Dataset entries
....................
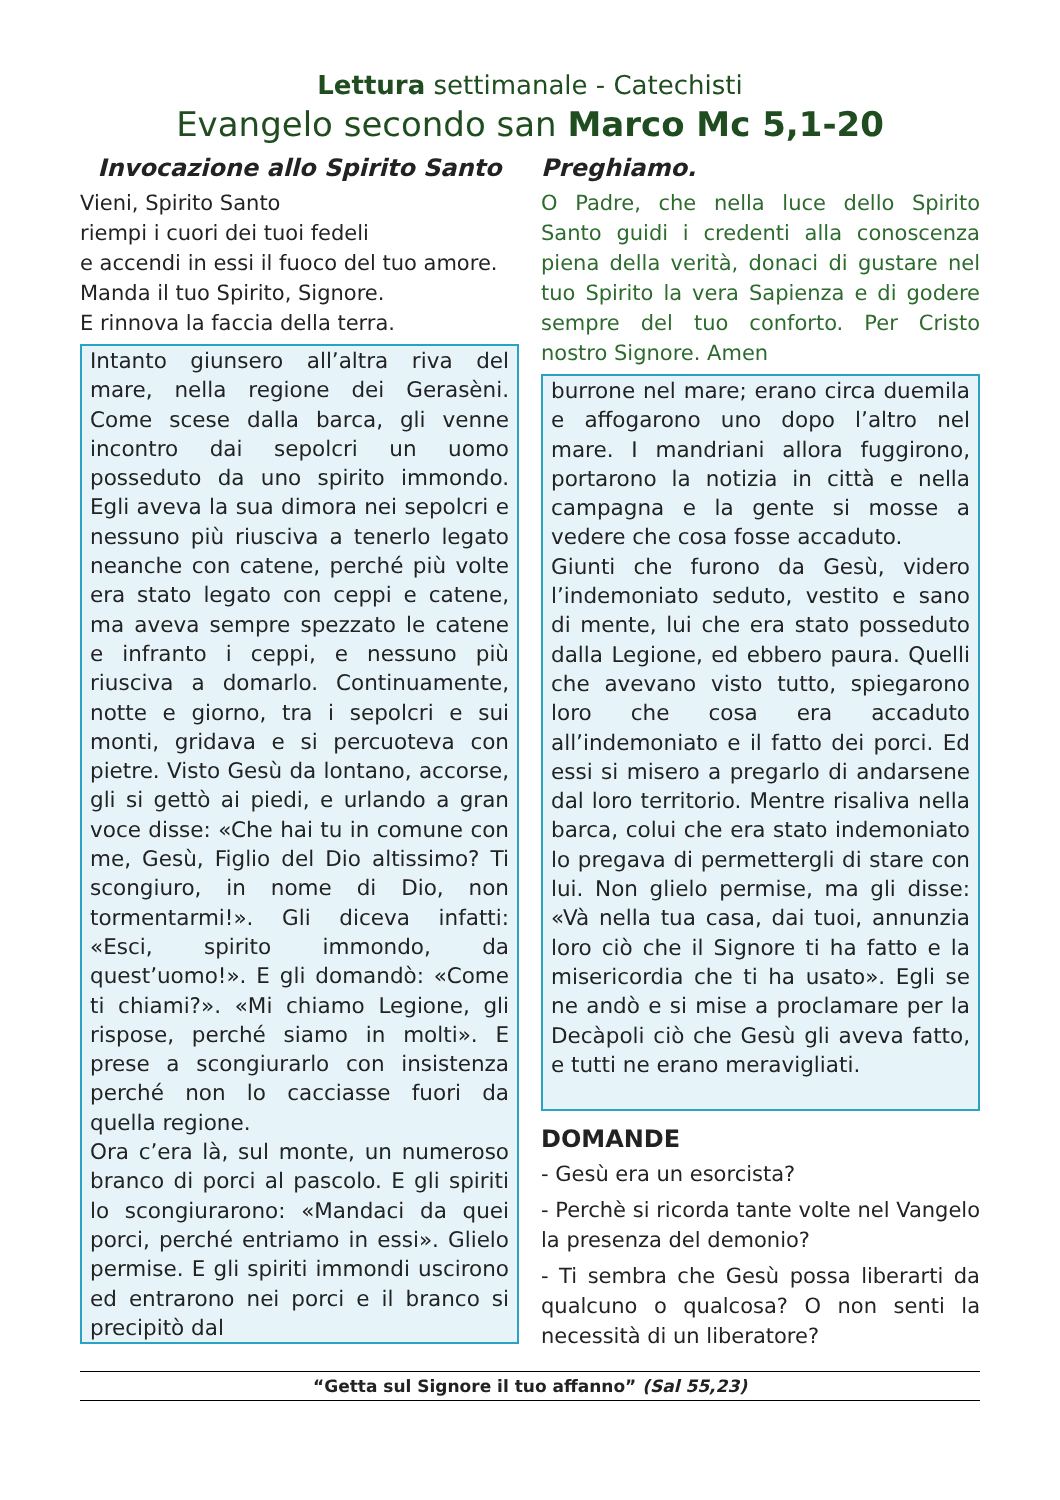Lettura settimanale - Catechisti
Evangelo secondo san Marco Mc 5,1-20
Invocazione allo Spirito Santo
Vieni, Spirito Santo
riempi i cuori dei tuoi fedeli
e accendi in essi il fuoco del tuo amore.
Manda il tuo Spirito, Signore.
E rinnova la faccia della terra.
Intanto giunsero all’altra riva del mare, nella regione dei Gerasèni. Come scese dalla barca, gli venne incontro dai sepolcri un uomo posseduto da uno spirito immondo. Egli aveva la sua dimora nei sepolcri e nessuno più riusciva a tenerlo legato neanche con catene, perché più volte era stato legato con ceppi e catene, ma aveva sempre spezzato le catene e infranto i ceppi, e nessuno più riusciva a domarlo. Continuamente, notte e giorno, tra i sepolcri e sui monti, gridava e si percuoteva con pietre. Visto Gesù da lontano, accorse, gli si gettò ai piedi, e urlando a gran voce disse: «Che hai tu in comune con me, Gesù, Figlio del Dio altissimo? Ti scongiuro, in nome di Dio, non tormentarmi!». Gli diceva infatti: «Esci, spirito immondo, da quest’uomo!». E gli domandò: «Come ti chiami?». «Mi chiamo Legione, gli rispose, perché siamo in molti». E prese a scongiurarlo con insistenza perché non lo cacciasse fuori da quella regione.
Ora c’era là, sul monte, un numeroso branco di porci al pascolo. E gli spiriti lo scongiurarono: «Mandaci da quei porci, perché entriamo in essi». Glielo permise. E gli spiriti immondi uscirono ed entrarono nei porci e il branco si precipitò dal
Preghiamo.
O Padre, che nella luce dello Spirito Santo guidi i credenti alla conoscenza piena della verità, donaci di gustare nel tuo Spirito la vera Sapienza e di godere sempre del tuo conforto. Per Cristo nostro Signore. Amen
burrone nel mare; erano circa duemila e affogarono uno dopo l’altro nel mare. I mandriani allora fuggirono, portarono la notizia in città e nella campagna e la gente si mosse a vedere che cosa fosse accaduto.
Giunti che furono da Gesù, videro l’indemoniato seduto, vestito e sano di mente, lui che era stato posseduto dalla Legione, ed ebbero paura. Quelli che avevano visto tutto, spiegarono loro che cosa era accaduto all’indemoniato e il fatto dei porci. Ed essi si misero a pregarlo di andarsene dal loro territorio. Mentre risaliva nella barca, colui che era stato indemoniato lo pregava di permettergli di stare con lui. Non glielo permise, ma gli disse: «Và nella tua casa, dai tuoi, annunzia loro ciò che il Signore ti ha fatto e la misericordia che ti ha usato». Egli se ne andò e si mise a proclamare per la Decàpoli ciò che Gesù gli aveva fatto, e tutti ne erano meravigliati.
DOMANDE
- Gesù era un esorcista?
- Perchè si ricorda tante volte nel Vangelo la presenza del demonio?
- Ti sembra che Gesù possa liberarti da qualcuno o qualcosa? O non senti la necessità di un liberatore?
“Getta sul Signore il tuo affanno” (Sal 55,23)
....................
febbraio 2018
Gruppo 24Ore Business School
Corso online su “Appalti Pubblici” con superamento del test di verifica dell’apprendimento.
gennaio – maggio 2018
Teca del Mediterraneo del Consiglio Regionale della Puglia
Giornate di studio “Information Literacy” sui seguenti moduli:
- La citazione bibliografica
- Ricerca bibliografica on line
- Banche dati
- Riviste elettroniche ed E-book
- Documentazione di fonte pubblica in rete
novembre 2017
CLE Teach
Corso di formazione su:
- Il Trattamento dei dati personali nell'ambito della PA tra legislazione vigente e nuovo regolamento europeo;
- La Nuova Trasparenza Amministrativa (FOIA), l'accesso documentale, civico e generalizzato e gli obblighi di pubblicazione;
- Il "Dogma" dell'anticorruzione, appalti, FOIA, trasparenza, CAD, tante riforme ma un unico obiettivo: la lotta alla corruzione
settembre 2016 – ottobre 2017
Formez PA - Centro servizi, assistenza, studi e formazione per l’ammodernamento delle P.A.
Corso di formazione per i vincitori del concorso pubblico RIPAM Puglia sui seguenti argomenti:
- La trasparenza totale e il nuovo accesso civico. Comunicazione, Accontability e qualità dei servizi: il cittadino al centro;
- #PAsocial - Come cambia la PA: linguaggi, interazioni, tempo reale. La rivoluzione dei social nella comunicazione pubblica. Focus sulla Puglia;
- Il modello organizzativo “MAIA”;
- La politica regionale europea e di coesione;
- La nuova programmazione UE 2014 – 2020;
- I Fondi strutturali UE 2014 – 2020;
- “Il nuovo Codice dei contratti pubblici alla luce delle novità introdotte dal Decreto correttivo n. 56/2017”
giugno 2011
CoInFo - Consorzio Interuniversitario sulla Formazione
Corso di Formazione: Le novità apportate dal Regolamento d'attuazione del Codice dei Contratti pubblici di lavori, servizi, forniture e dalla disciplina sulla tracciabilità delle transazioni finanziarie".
....................
Among the entries above, locate the lines containing "Ora c’era là, sul" and "O Padre, che", and transcribe exactly those two lines and all lines between.

→ **Solved problem**
Ora c’era là, sul monte, un numeroso branco di porci al pascolo. E gli spiriti lo scongiurarono: «Mandaci da quei porci, perché entriamo in essi». Glielo permise. E gli spiriti immondi uscirono ed entrarono nei porci e il branco si precipitò dal
Preghiamo.
O Padre, che nella luce dello Spirito Santo guidi i credenti alla conoscenza piena della verità, donaci di gustare nel tuo Spirito la vera Sapienza e di godere sempre del tuo conforto. Per Cristo nostro Signore. Amen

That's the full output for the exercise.